◆ RECORDED INFORMATION ◆
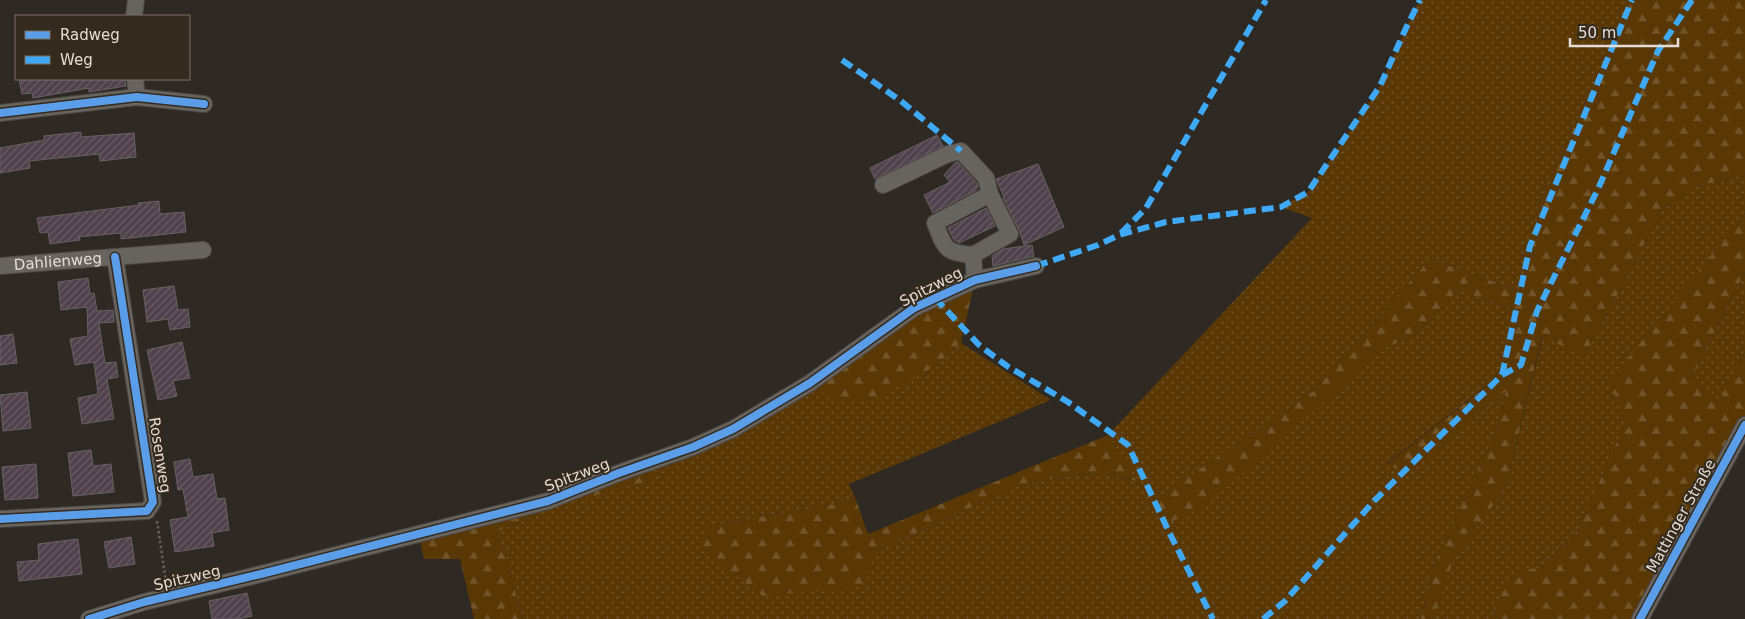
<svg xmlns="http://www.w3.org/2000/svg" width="1745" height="619" font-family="'DejaVu Sans',sans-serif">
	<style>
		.green { fill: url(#green-dots) }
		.forest { fill: url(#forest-firs) }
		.building { fill: url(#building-hatch); stroke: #676262 }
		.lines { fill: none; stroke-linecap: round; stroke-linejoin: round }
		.minor-casing { stroke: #4c4641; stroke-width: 18 }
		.path { stroke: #65605c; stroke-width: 2.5; stroke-dasharray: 2.5 2.5; stroke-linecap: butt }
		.minor { stroke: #67635e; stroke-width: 16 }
		.quiet { stroke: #3fa9f5; stroke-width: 6; stroke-dasharray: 12 6; stroke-linecap: butt }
		.cycleway-casing { stroke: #342a1e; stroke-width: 11 }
		.cycleway { stroke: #5a9eea; stroke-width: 8 }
		.labels { text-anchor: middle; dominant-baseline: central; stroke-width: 4; stroke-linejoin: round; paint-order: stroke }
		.street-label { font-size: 15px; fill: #e3ddd5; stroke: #342a1e }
	</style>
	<defs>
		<pattern id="green-dots" width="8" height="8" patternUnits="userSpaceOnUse" patternTransform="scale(1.25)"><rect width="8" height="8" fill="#5a3805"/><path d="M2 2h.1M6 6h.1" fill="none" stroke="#725429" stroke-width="1.8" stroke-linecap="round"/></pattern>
		<pattern id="forest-firs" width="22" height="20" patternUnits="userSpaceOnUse" patternTransform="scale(1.25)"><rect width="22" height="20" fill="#5a3805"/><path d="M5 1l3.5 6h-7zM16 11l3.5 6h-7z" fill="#725429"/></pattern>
		<pattern id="building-hatch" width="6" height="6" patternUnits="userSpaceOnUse" patternTransform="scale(1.25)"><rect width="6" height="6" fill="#50424c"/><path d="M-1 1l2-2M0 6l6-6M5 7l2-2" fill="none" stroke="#695d65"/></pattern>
	</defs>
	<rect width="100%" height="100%" fill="#2f2923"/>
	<g class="green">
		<polygon points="1420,0 1632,0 1539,203 1520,291 1430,259 1314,391 1151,502 1387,347 1414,336 1458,290 1518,311 1507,359 1491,382 1386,464 1409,473 1506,391 1495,435 1435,561 1421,619 522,619 509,566 496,532 551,508 810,383 935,366 961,343 1051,400 849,484 856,500 708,526 875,552 1022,484 1095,472 1136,481 1108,435 1312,218 1281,207 1308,192 1380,86 1406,28"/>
		<polygon points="1745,175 1745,213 1688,285 1578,530 1540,568 1492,611 1498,619 1432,619 1453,559 1506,487 1543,335 1584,357 1663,209 1698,186"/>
		<polygon points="1745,272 1745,352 1718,404 1692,376"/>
	</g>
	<g class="forest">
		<polygon points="1632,0 1745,0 1745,175 1698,186 1663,209 1584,357 1542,336 1506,487 1454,559 1432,619 1421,619 1435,561 1495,435 1506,391 1409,473 1386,465 1492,382 1507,359 1518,311 1458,290 1414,336 1387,347 1204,506 1162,526 1151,502 1314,391 1430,259 1520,291 1539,203"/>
		<polygon points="1745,213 1745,272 1692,376 1718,403 1745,352 1745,425 1640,619 1498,619 1492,611 1516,570 1540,568 1578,530 1626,422 1609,382"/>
		<polygon points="975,280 961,343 935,366 871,401 831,400 810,383 914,308"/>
		<polygon points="733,429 643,482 551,508 496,532 509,566 522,619 474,619 460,559 424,559 418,533 548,501"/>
		<polygon points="1108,435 1137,481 1094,472 1022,484 875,552 864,586 763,596 700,549 708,526 856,500 868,534"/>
	</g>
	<g class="building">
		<polygon points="19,79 125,79 126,86 89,92 89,88 33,98 32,93 22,94"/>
		<polygon points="81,132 81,137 134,133 136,157 100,161 99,154 29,161 30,168 0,173 0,148 44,140 44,136"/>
		<polygon points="937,135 943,146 875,179 870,168"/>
		<polygon points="958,162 977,183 978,187 975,191 933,213 924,195 950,182 944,175 955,163"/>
		<polygon points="1038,164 1064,227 1024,245 1019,230 1003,198 1004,197 996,179"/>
		<polygon points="159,201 160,214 184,212 186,232 121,239 121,233 79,237 80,240 50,244 48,232 40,233 37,218 139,205 138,203"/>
		<polygon points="986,208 995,226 959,243 954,240 948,228"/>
		<polygon points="1032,245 1034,256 993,266 992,256 1003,249"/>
		<polygon points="88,278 90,294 94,293 97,311 113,310 114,322 99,323 105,363 116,362 118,377 107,379 114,419 82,424 78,398 98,394 94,362 75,365 70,339 88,336 87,307 61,310 58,282"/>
		<polygon points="174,286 178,310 188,309 190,327 170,330 168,319 147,322 143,290"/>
		<polygon points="13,334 17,363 0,365 0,336"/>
		<polygon points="182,342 190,378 173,381 177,396 158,400 147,350"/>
		<polygon points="27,392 31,428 3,431 0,395"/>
		<polygon points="91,450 93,466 111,464 114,492 73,496 68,453"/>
		<polygon points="190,459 193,477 213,474 217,499 225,498 229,530 212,533 214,546 175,552 170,520 188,517 183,489 178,490 174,462"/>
		<polygon points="36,464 38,498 5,500 2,467"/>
		<polygon points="131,537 135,564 109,568 104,542"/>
		<polygon points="78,539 82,574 19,581 17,562 39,560 38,544"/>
		<polygon points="247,593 252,616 238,619 212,619 209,601"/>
	</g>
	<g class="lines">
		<defs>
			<g id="minor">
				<polyline points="134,16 136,0"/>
				<polyline points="135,79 137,97"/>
				<polyline points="0,113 137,97 204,104"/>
				<polyline points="883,185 948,154 961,151 986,178 990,194 1010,234 973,255"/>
				<path id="s1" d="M0,266l203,-16"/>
				<path d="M975,280l-2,-25c-29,-2 -28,-7 -38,-32l55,-29"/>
				<polyline points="0,519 147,511 153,502 115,257"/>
				<polyline points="89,619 144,602 261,574 548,501 619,473 693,447 733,429 810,383 914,308 975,280 1036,266"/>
				<polyline points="1640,619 1745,425"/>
			</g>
		</defs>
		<use href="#minor" class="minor-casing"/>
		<polyline class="path" points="157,521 166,582"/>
		<use href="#minor" class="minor"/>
		<g class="quiet">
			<polyline points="842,60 901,101 961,151"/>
			<polyline points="1121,233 1146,208 1266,0"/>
			<polyline points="1036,266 1098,245 1119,235 1166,222 1281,207 1308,192 1380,86 1406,28 1420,0"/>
			<polyline points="935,298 979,345 1007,366 1068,402 1128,445 1170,534 1213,619"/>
			<polyline points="1502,375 1521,365 1537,311 1598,189 1658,51 1692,0"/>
			<polyline points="1263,619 1285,601 1374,501 1502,375 1530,246 1632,0"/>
		</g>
		<defs>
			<g id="cycleway">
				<polyline points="0,113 137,97 204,104"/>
				<polyline points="0,519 147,511 153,502 115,257"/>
				<polyline points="89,619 144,602 261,574 548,501 619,473 693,447 733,429 810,383 914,308 975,280 1036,266"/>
				<polyline points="1640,619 1745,425"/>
			</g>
		</defs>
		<use href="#cycleway" class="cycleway-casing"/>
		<use href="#cycleway" class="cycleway"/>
	</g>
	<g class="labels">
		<g class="street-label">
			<text stroke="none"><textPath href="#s1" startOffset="58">Dahlienweg</textPath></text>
			<text transform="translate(931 287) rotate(-27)">Spitzweg</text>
			<text transform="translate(160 455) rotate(81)">Rosenweg</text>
			<text transform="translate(577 475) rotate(-21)">Spitzweg</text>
			<text transform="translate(1681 516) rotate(-61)">Mattinger Straße</text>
			<text transform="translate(187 578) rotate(-13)">Spitzweg</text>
		</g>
	</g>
	<rect x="15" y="15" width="175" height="65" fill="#342a1e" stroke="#7a7267"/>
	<rect x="25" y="31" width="25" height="8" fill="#5a9eea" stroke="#7a7267"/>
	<text x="60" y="40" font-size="15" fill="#e3ddd5">Radweg</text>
	<rect x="25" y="56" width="25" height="8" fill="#3fa9f5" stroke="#7a7267"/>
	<text x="60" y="65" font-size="15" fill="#e3ddd5">Weg</text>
	<path d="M1570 38v8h108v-8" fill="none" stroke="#e3ddd5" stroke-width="2.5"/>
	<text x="1578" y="38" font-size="15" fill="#e3ddd5" stroke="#342a1e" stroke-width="4" paint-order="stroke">50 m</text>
</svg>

◆ EXERCISE PROMPT ◆
Where a line in the preceding listing contains the word "lines", include it in your count, and reply with that number alone.

◆ YOUR RESPONSE ◆
2